Foo Fighters have become so ubiquitous that being passionate about them is increasingly difficult. They’re everywhere – and surely only three or four years away from being regarded as “classic rock”, something Kurt Cobain and Krist Novoselic could never have envisioned for their band-mate.
The Foos’ omnipresence sometimes overwhelms one stark fact: they are breath-takingly, devastatingly good. Put Wasting Light into your CD player and it’s a fact you’ll immediately be bowled over by.
Like a mind-reader in a casino, Dave Grohl writes melodies that make you smile, cry, jump and get goose bumps and does it with seeming effortlessness. For some, annoying effortlessness – more of that later. His repertoire does not rely on the quiet-loud-quiet-loud dynamic of so much modern rock; true to his promise, much of Wasting Light is loud-loud-loud-loud.
“Bridge Burning” starts like a Tool song but soon segues into something that could have been on Foo Fighters’ debut album all those years ago. “These are my famous last words…” opens an album which, hopefully, will not prove to be. “Rope” is quirky, insomuch as quirky can be instantly catchy and commercial.

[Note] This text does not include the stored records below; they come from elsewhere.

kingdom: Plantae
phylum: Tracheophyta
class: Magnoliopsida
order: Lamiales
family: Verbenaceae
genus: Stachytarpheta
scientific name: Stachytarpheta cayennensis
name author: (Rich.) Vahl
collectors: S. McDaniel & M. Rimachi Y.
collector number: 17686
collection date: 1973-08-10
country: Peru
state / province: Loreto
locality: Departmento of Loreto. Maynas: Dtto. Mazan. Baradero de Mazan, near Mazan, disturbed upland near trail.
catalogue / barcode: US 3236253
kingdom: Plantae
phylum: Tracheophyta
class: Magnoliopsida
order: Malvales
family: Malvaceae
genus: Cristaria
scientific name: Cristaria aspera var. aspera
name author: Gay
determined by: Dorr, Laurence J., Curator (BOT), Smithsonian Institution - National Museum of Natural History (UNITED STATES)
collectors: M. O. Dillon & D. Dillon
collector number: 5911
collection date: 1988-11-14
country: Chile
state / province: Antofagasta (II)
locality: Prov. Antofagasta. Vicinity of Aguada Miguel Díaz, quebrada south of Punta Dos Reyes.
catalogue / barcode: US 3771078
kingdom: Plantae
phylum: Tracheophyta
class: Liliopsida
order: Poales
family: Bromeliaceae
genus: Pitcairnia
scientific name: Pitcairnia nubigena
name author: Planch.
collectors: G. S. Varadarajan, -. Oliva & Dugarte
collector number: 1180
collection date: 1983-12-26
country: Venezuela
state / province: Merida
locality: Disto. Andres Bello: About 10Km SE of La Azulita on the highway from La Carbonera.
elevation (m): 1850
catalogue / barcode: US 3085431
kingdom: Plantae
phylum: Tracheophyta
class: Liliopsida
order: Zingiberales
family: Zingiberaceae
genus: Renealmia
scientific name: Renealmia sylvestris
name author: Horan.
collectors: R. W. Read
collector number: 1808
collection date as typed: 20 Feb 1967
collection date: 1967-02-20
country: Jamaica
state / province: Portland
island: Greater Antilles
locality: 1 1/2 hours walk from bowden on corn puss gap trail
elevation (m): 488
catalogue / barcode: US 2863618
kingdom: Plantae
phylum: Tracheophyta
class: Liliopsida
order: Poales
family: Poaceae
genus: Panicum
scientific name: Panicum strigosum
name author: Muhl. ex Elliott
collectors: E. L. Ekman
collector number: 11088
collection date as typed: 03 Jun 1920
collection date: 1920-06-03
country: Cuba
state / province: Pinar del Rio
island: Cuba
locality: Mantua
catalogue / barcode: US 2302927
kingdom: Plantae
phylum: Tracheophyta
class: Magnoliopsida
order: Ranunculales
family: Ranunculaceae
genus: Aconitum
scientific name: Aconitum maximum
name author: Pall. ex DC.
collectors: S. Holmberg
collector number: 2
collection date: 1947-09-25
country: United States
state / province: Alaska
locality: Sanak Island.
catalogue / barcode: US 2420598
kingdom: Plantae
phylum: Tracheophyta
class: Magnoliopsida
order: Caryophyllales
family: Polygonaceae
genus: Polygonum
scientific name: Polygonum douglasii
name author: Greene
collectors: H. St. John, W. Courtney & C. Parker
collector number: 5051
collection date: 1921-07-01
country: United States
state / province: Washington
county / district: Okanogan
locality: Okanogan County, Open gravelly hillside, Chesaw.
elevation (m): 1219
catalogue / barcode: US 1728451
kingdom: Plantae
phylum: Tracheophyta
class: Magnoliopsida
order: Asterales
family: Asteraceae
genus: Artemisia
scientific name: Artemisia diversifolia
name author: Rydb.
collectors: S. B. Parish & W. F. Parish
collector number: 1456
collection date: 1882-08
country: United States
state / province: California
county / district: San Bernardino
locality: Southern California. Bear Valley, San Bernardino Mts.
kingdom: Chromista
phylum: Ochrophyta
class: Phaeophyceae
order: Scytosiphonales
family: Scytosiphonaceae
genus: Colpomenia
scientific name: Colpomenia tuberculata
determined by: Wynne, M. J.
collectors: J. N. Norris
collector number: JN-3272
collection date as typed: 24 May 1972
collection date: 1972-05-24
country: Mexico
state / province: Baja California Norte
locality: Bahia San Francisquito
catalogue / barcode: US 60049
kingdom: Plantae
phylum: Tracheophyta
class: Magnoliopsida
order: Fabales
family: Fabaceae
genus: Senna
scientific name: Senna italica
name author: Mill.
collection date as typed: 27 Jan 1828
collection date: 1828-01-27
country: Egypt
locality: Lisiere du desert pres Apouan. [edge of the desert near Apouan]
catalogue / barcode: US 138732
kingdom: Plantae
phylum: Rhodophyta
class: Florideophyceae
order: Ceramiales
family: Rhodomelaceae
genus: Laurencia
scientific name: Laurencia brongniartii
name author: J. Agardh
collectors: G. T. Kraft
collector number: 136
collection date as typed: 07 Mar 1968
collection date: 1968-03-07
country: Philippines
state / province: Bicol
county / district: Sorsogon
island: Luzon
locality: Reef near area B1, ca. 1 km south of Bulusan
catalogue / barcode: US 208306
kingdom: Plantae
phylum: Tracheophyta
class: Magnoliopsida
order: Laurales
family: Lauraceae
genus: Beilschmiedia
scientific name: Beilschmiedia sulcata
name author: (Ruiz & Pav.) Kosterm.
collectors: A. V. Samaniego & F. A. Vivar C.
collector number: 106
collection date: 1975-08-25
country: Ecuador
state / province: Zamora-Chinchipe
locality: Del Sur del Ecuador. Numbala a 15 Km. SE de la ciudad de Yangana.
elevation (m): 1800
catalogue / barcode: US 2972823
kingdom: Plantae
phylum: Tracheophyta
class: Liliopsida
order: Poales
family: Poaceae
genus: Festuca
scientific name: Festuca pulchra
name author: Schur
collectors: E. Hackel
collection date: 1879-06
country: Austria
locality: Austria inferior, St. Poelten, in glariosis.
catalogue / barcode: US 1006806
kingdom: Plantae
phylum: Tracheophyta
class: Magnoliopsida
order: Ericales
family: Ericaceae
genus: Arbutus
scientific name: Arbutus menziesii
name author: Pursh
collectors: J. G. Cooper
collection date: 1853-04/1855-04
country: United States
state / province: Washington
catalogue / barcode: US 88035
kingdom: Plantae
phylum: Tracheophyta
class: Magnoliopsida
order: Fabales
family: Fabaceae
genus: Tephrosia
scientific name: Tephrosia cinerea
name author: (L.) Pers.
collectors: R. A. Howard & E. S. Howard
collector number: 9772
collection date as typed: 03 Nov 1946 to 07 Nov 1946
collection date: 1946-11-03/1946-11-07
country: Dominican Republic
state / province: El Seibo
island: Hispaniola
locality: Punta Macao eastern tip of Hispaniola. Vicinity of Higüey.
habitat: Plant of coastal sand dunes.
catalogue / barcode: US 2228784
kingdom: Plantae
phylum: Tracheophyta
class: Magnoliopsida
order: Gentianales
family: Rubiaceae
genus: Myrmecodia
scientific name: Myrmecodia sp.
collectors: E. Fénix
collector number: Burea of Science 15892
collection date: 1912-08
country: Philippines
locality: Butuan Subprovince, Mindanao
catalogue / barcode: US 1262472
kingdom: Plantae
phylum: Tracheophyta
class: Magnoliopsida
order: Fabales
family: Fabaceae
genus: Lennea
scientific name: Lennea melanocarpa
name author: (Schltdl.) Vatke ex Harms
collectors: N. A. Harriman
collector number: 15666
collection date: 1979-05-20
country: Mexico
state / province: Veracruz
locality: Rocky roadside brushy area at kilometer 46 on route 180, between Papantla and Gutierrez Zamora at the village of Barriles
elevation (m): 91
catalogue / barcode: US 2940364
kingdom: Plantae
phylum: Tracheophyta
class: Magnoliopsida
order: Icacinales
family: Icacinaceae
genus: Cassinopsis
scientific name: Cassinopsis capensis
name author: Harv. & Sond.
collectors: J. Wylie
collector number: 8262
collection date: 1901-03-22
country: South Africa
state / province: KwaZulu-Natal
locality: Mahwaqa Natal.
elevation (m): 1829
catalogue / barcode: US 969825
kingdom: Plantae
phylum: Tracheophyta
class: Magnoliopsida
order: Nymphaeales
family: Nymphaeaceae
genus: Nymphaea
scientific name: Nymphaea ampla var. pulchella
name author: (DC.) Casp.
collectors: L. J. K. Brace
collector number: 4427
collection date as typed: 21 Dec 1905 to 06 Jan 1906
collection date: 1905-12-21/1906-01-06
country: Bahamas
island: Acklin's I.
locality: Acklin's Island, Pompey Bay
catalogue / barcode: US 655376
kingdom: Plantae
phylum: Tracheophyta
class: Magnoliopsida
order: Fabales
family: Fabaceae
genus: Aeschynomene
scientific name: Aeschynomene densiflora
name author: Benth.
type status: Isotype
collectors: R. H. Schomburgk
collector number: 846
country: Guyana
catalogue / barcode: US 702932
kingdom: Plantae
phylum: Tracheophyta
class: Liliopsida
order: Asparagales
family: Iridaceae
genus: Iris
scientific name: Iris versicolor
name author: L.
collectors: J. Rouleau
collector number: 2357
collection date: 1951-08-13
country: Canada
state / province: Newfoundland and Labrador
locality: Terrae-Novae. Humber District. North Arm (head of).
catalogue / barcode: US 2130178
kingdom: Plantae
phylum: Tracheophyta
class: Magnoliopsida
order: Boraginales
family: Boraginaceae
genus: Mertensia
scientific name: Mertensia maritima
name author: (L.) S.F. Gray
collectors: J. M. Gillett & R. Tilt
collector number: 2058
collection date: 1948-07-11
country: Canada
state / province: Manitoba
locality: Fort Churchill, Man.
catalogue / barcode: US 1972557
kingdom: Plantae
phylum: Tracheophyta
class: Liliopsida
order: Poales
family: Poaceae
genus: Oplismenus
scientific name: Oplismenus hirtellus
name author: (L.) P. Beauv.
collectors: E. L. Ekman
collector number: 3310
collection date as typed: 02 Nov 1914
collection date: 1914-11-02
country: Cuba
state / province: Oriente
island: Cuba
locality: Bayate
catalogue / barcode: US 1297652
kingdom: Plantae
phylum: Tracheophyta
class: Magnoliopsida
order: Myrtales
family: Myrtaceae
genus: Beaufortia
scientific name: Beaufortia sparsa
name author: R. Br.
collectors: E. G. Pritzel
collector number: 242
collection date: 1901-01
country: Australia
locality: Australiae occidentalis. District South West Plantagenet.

“Dear Rosemary“ is a superb rock epic that ranks among the Foos’ best nine or 10 recordings, dripping with the raw emotion of “Best Of You“. Leave aside all the musical instruments – the vocal melody of the chorus doesn’t so much tug at your heartstrings and rip them out and roughly crochet a picnic blanket out of them. “White Limo“ is back to nineties-style chunkiness with distorted vocals, “Arlandria“ is quiet-loud-quiet-loud but with beguiling vocal phrasing and vocals, “These Days“ soars with wounded defiance.
“Back And Forth, A Matter Of Time” … like the rest of the songs on this album, the entire arrangement will unravel in your mind even if you listen to the opening seconds and hit pause. That’s a rare quality in a rock song, let alone an entire album.
After ‘Dear Rosemary“, “Miss The Misery“ is my favourite. The underlying riff could have come from a Sunset Strip sleaze rock band of the 1980s, the ‘whoa-whoa’ chorus is – as another reviewer noted – reminiscent of KISS.
Gen Y power ballad “I Should Have Known“, strings and all, has a widescreen feel to it that slaughters others in its genre for pathos and execution. “Walk“ is just the sort of buoyant closer you’d hope for.
It’s the best Foo Fighters album in 10 years – but still, there’s an uneasy feeling that is hard to define. The listener is almost scared he will one day take these songs for granted. For 95 per cent of people, empathetic individuals capable of pressing the emotional buttons of millions inspire undying loyalty. But for the other five percent, there is a vague resentment.
Perhaps it’s because there is no “rare genius” in the Foo Fighters. Their massive success and stunning back catalogue have ensured such genius will never be rare again.